Search code examples
c#itextitext7

Highlight words in an existing PDF document using iText7 and C#


I've been floundering and going in circles with this problem for a couple of days now. I'm hoping someone here can help.

I have a PDF document in a filestream that I'd like to use iText7 8.0.3 from C# to find all the instances of the keyword 'and' and highlight them with a red background and then save the document back to a memory stream then to a copy of the pdf.

Here's my code which almost works, it does render the red backgrounds but just in the wrong relative locations: -

using iText.Kernel.Colors;
using iText.Kernel.Pdf;
using iText.Kernel.Pdf.Canvas;
using iText.Kernel.Pdf.Canvas.Parser;
using iText.Kernel.Pdf.Canvas.Parser.Listener;
using System.IO;

FileStream src = new FileStream("C:\\Temp\\34207180.pdf", FileMode.Open);
MemoryStream ms = new MemoryStream();

string keyword = "and";

PdfDocument pdfDoc = new PdfDocument(new PdfReader(src), new PdfWriter(ms));

int pdfPages = pdfDoc.GetNumberOfPages();

for (int page = 1; page <= pdfPages; page++)
{

    Regex regex = new Regex(keyword, RegexOptions.IgnoreCase);

    RegexBasedLocationExtractionStrategy extractionStrategy = new RegexBasedLocationExtractionStrategy(regex);

    PdfCanvasProcessor parser = new PdfCanvasProcessor(extractionStrategy);

    parser.ProcessPageContent(pdfDoc.GetPage(page));

    List<IPdfTextLocation> locs = extractionStrategy.GetResultantLocations().ToList();

    PdfCanvas pdfCanvas = new PdfCanvas(pdfDoc.GetPage(page).NewContentStreamAfter(), pdfDoc.GetPage(page).GetResources(), pdfDoc);

    foreach (var l in locs)
    {

        pdfCanvas
            .SaveState()
            .SetFillColor(ColorConstants.RED)
            .Rectangle(l.GetRectangle().GetX(), l.GetRectangle().GetY(), l.GetRectangle().GetWidth(), l.GetRectangle().GetHeight())
            .Fill()
            .RestoreState();

    }

}

pdfDoc.Close();

byte[] img = ms.ToArray();
File.WriteAllBytes("C:\\Temp\\34207180-dest.pdf", img);

And here are the example input and outputted PDF files, Source Destination

Can anyone explain what's going on? It's like GetResultantLocations is returning values in a different scale to that required of PdfCanvas Rectangle Fill.
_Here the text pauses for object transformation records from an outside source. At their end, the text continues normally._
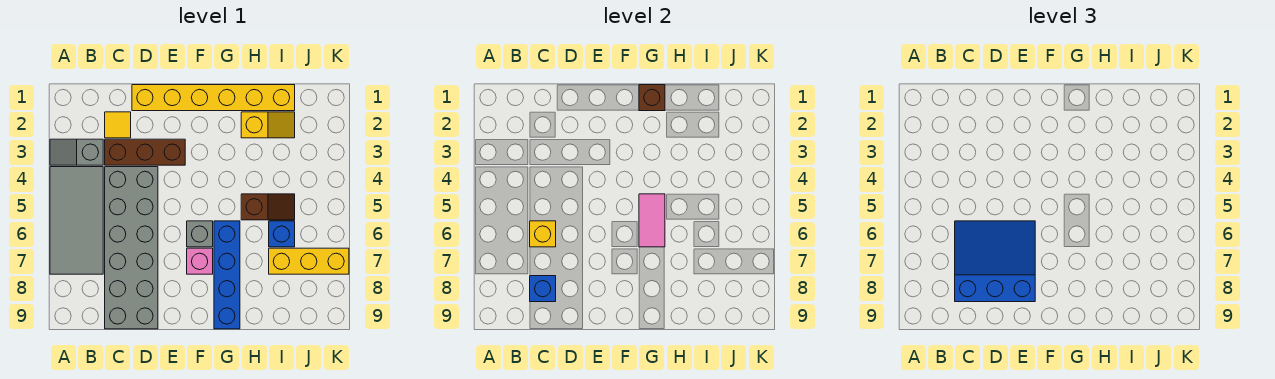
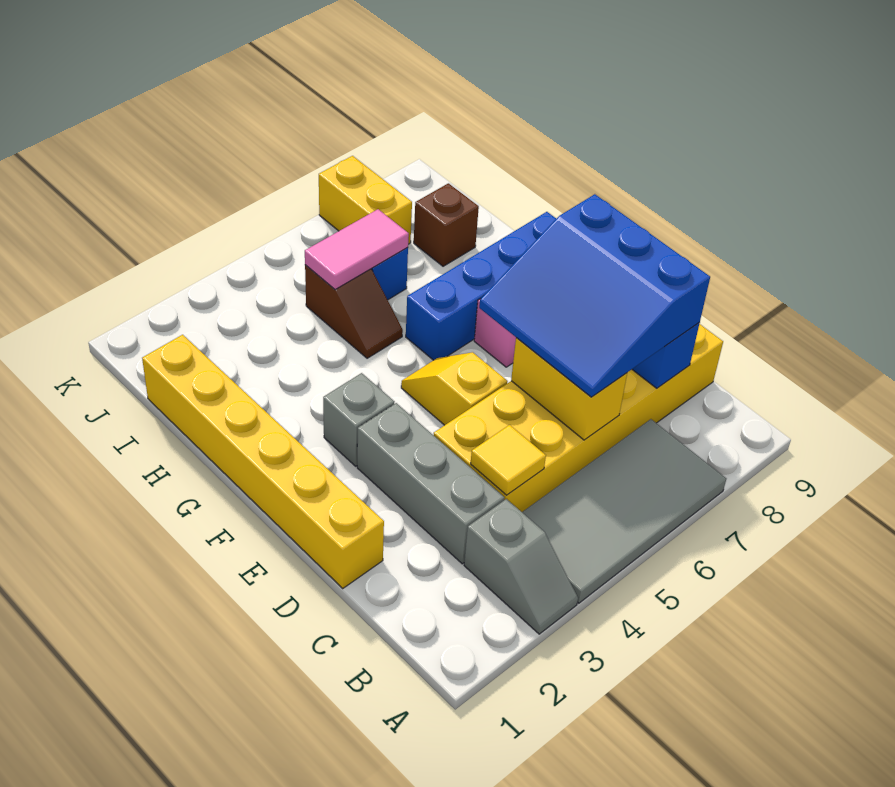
yellow tile C2 level 1 -> yellow tile C4 level 2
brown brick C3:E3 level 1 -> grey brick C3:E3 level 1
grey brick C4:D9 level 1 -> yellow brick C4:D9 level 1
yellow brick C6 level 2 -> yellow brick C6:D6 level 2
grey brick F6 level 1 -> grey brick F3 level 1
brown brick G1 level 2 -> brown brick I8 level 1
pink tile G5:G6 level 2 -> pink tile I5:I6 level 2
yellow slope H2:I2 level 1 top H -> yellow slope E5:F5 level 1 top E
brown slope H5:I5 level 1 top H -> brown slope H5:I5 level 1 top I
yellow brick I7:K7 level 1 -> yellow brick J7:K7 level 1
I have read many articles on this site and elsewhere to no resolution.


Solution

  • The drawing you do is affected by a transformation matrix set in the original content.

    To be unaffected by any active transformation matrix, you could use the Canvas constructor PdfCanvas(PdfPage page, bool wrapOldContent). This wrapOldContent will wrap existing content with save state and restore state resulting in a pristine state.

    The drawn rectangles will block out the text. That can be fixed by setting the blend mode to multiply. Canvas.SetExtGState(new PdfExtGState().SetBlendMode(PdfExtGState.BM_MULTIPLY))

    I have updated part of your code to reflect these and some other changes:

        PdfCanvas pdfCanvas = new PdfCanvas(pdfDoc.GetPage(page), true);
        pdfCanvas.SaveState();
        pdfCanvas.SetFillColor(ColorConstants.RED);
        pdfCanvas.SetExtGState(new PdfExtGState().SetBlendMode(PdfExtGState.BM_MULTIPLY));
        
        foreach (var l in locs)
        {
            pdfCanvas
                .Rectangle(l.GetRectangle().GetX(), l.GetRectangle().GetY(), l.GetRectangle().GetWidth(),
                    l.GetRectangle().GetHeight())
                .Fill();
        }
        pdfCanvas.RestoreState();